8-K
 

 
 
UNITED STATES
SECURITIES AND EXCHANGE COMMISSION
Washington, D.C. 20549
FORM 8-K
CURRENT REPORT
Pursuant to Section 13 or 15(d) of
the Securities Exchange Act of 1934
Date of report (Date of earliest event reported): February 26, 2008
UST Inc.
(Exact name of registrant as specified in its charter)
         
Delaware
(Stated or other jurisdiction
of incorporation)
  0-17506
(Commission File Number)
  06-1193986
(IRS Employer
Identification No.)
     
6 High Ridge Park, Building A
Stamford, Connecticut
  06905
(Address of principal executive Offices)   (Zip Code)
Registrant’s telephone number, including area code: (203) 817-3000
 
Check the appropriate box below if the Form 8-K filing is intended to simultaneously satisfy the filing obligation of the registrant under any of the following provisions:
     
o   Written communications pursuant to Rule 425 under the Securities Act (17 CFR 230.425)
     
o   Soliciting material pursuant to Rule 14a-12 under the Exchange Act (17 CFR 240.14a-12)
     
o   Pre-commencement communications pursuant to Rule 14d-2(b) under the Exchange Act (17 CFR 240.14d-2(b))
     
o   Pre-commencement communications pursuant to Rule 13e-4(c) under the Exchange Act (17 CFR 240.13e-4(c))
 
 

 


 

Item 8.01   Other Events
     On February 26, 2008, UST Inc. (the “Company”) entered into an Underwriting Agreement (the “Underwriting Agreement”) with Lehman Brothers Inc. and Morgan Stanley & Co.
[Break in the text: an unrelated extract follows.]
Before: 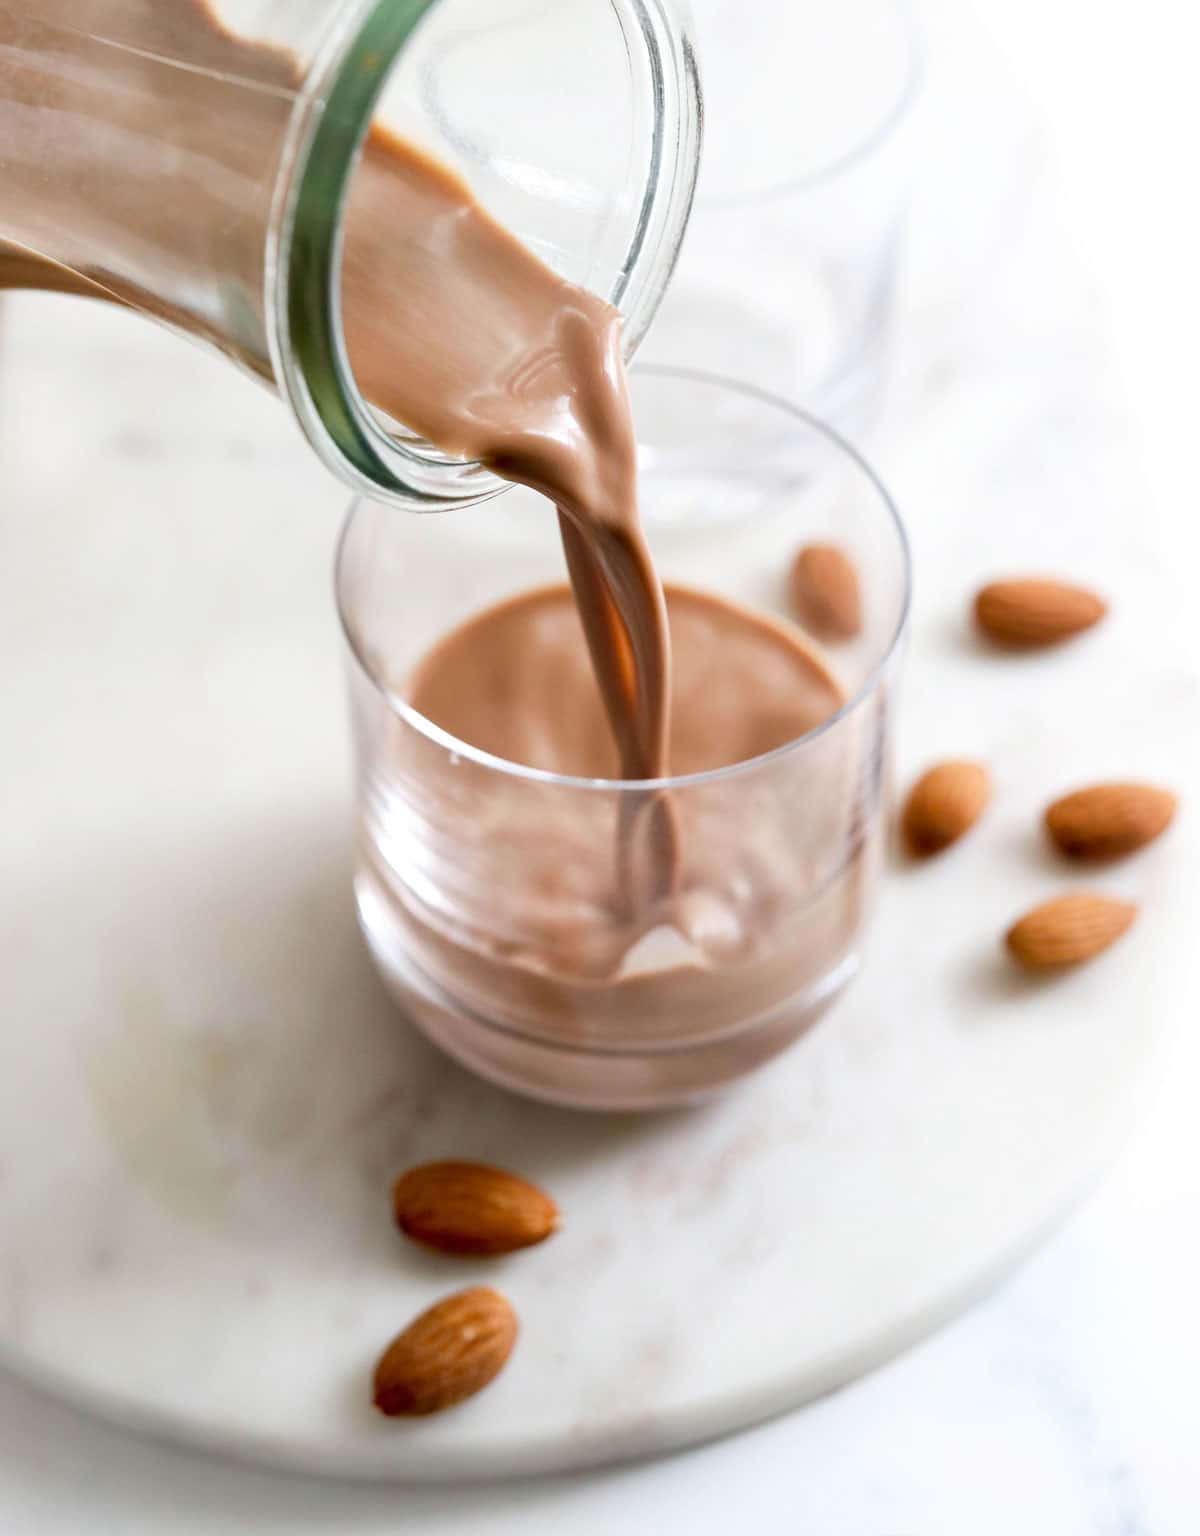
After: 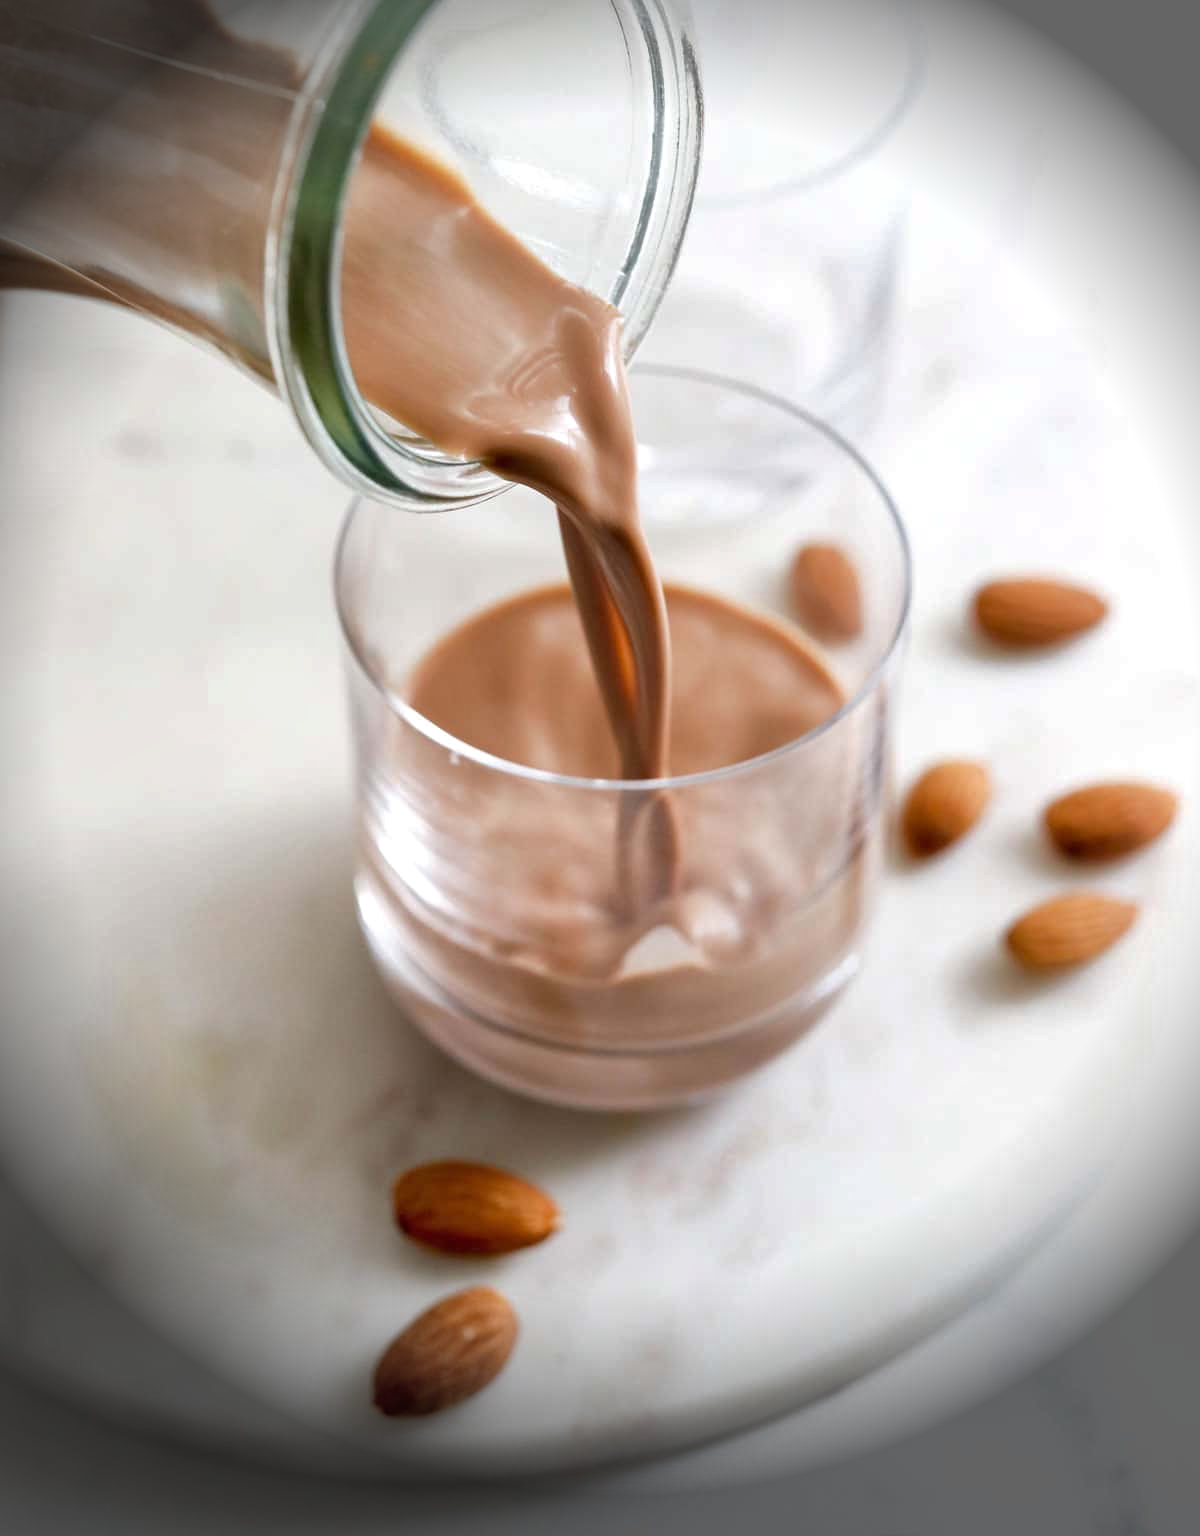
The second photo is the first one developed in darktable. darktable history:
vignetting: fall-off start 76.42%, fall-off radius 27.36%, brightness -0.872, center (0.037, -0.09), width/height ratio 0.971
shadows and highlights: shadows 10, white point adjustment 1, highlights -40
Incorporated, as representatives of the several underwriters named therein, relating to the issuance and sale by the Company of $300,000,000 in aggregate principal amount of its 5.75% Senior Notes due 2018 (the “Notes”). The Notes will be issued under the Indenture, dated as of May 27, 1999, between the Company and U.S. Bank National Association (as successor to State Street Bank and Trust Company, as trustee) (the “Trustee”), as amended by the First Supplemental Indenture (the “First Supplemental Indenture”), dated as of February 29, 2008, between the Company and the Trustee.
     The offering is being made pursuant to the Company’s shelf registration statement on Form S-3 (Registration No. 333-149380) filed with the Securities and Exchange Commission (the “Commission”) on February 26, 2008, including a related prospectus and prospectus supplement filed with the Commission on February 27, 2008.
     The Underwriting Agreement is filed as an exhibit to this Form 8-K and is incorporated herein by reference.
     The First Supplemental Indenture (including the form of 5.75% Senior Note due 2018) is filed as an exhibit to this Form 8-K and is incorporated herein by reference.
Item 9.01(d).   Financial Statements and Exhibits.
     
Exhibit 1.1
  Underwriting Agreement, dated February 26, 2008, between the Company and Lehman Brothers Inc. and Morgan Stanley & Co. Incorporated, as representatives of the several underwriters named therein.
     
Exhibit 4.1
  First Supplemental Indenture, dated as of February 29, 2008, between the Company and U.S. Bank National Association, as trustee (including the form of 5.75% Senior Note due 2018).

 


 

SIGNATURE
     Pursuant to the requirements of the Securities Exchange Act of 1934, the registrant has duly caused this report to be signed on its behalf by the undersigned hereunto duly authorized.
         
  UST Inc.
(REGISTRANT)
 
 
Date: February 29, 2008  By:   /s/  Raymond P. Silcock  
    Name:   Raymond P. Silcock   
    Title:   Senior Vice President and Chief Financial Officer   
 

 


 

Exhibit Index
     
Exhibit   Description
1.1
  Underwriting Agreement, dated February 26, 2008, between the Company and Lehman Brothers Inc. and Morgan Stanley & Co. Incorporated, as representatives of the several underwriters named therein.
 
   
4.1
  First Supplemental Indenture, dated as of February 29, 2008, between the Company and U.S. Bank National Association, as trustee (including the form of 5.75% Senior Note due 2018).